As a side interest, I've become curious about video and audio encoding. I've been looking into the many different flavors of encoding there are, and attempting to determine the best way forward. This is purely selfish as I have a collection of videos that are taking up too much space and I want to make them smaller, but also keep as much detail as possible.
Getting more to the point, my primary system is a Windows desktop with NVidia graphics card. While I was able to encode videos using Linux, the machine running Linux was either a Virtual Machine or a laptop. Either way, performance for encoding was not great. I wanted to not only get my much stronger desktop involved, but also utilize the graphics card. I was previously using HandBrake, which is a neat application. However, I wanted more control over what was happening, and also just get a bad vibe from that tool (and don't want it running on my primary system). One of the most well known and respected tools in this area is ffmpeg. If you haven't looked at it, I'd highly recommend reading their docs. Really cool stuff.
Anyway, ffmpeg doesn't have Windows binaries for download. There is a site called Zeranoe that has builds that they've compiled if you're willing to trust them. Further, default compile options do not include NVENC (NVidia's current hardware accelerated encoding offering) by default so it's unclear if Zeranoe's version would have that support.
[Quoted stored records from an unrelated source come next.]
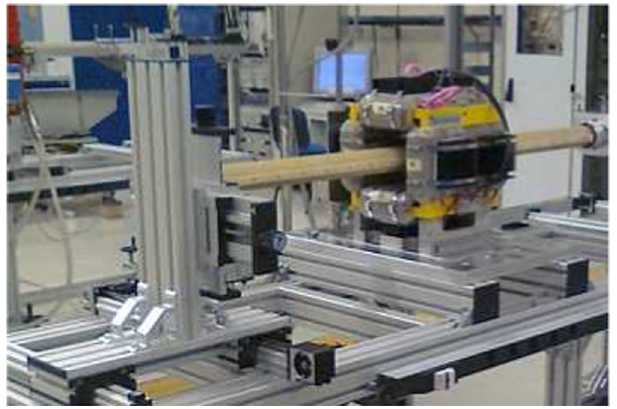
FIG. 14. Picture of a conventional H = V corrector magnet used to measure remanent field and field quality at very low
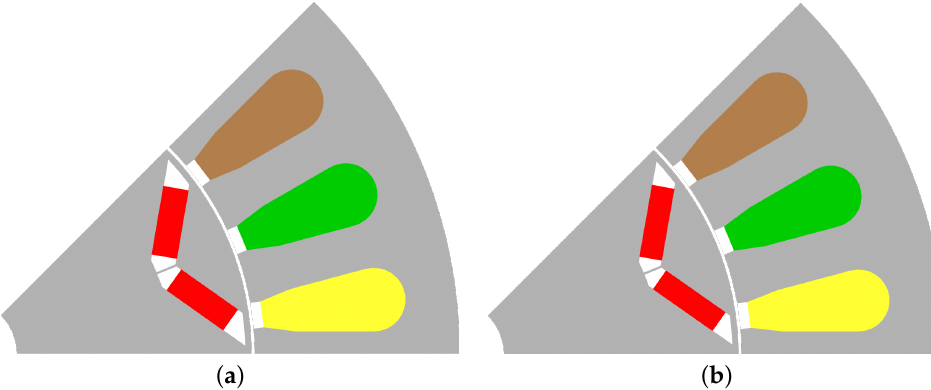
Figure 18. Cross-section of optimum designs from ( a ) multi-point method and ( b ) flux map method, all with two ECG points.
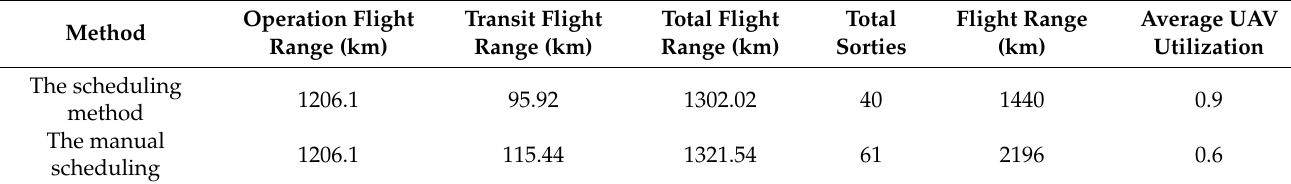
Table 5. Comparison of the UAV swarm scheduling method and manual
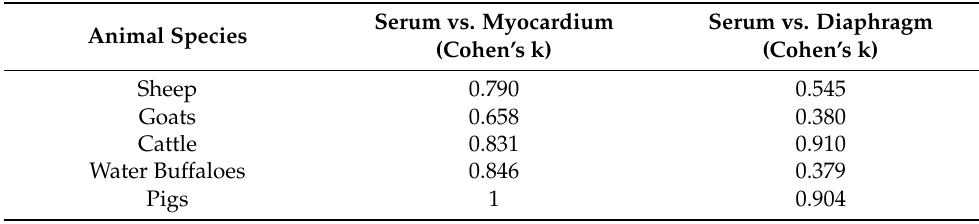
Table 5. Cohen’ k values obtained from the comparison of the T. gondii antibody detection using different serological matrices (i.e., serum, meat juice from myocardium, meat juice from diaphragm) from different livestock species. Serum vs. Myocardium Serum vs. Diaphragm Animal Species (Cohen’s k) (Cohen’s k) Sheep 0.790 0.545 Goats 0.658 0.380 Cattle 0.831 0.910 Water Buffaloes 0.846 0.379 Pigs 1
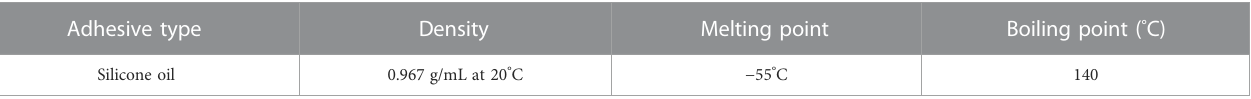
TABLE 1 Characteristic of adhesive.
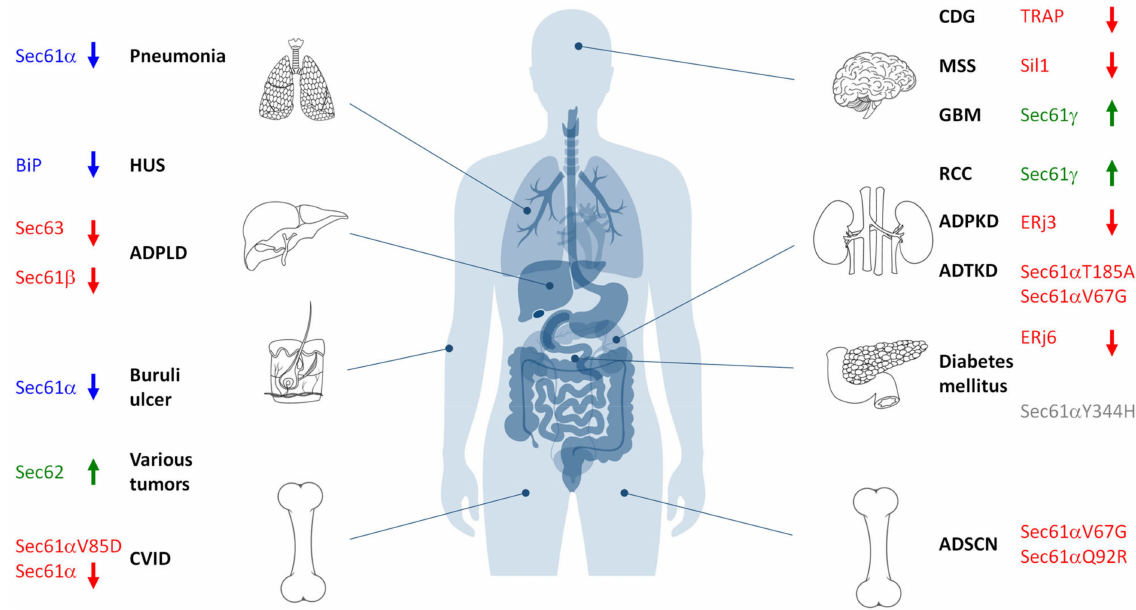
Figure 6. Hereditary and acquired diseases that are linked to the Sec61 complex and its allosteric effectors. The figure highlights various disease phenotypes, which are discussed in the text. Proteins affected in human hereditary diseases are indicated in red, protein targets of toxin-determined human diseases in blue, over-produced proteins in human tumor diseases in green (see below) and a genetically-determined variant causing murine Diabetes mellitus in grey. The arrows point upwards for increased activity of the indicated component and downwards for decreased activity. ADPKD, autosomal dominant polycystic kidney disease; ADPLD, autosomal dominant polycystic liver disease; ADSCN, autosomal dominant severe congenital neutropenia; ADTKD, autosomal dominant tubulo-interstitial kidney disease; CDG, congenital disorder of glycosylation; CVID, common variable immunodeficiency; GBM, glioblastoma multiforme; HUS, hemolytic uremic syndrome; MSS, Marinesco–Sjögren syndrome; RCC, renal cell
While I do have a Visual Studio install, I thought cross compiling would be easier. Plus, I <3 Linux so I'm used to compiling my own stuff. What follows are my steps for cross compiling ffmpeg with basically full support for NVENC and most other options baked in.
First off, I followed this article (https://trac.ffmpeg.org/wiki/CompilationGuide/CrossCompilingForWindows). It was actually not entirely accurate as I will show. The operating system I used was Ubuntu 15.10. These instructions will likely work on other OSes, with some minimal changes.
First off, you don't actually have to install mingw gcc, as the github script actually builds the latest for you in a "sandbox" (really just a temporary directory).
- Ensure your firewall outbound allows FTP And HTTP (and if you're not restricting outbound, you really should)
- Create a temporary directory for your install
- mkdir -p ~/opt/ffmpeg-cross-compile
- Get the script (https://github.com/rdp/ffmpeg-windows-build-helpers)
- cd ~/opt/ffmpeg-cross-compile
- wget https://raw.github.com/rdp/ffmpeg-windows-build-helpers/master/cross_compile_ffmpeg.sh -O cross_compile_ffmpeg.sh
- This script is awesome. It does all the work for you!
- Run it!
- chmod u+x cross_compile_ffmpeg.sh
- ./cross_compile_ffmpeg.sh
- Answer any questions it asks.
That's really all there is to it. Note, it will take a while. I think mine took about 45 minutes to complete on my laptop. The script will go get the latest version of ffmpeg and dependencies and compile everything for you. It automatically compiles in NVENC support, as well as most other encoders/decoders (including the ever loved AAC!). At the end of it's compiling (mine didn't throw any errors), you should have your binaries under ~/opt/ffmpeg-cross-compile/sandbox/x86[_64]/ffmpeg_git_with_aac. These will include ffmpeg.exe, ffplay.exe, and ffprobe.exe.
Note that these are all statically compiled, meaning you should just be able to copy them over to a windows box and have fun!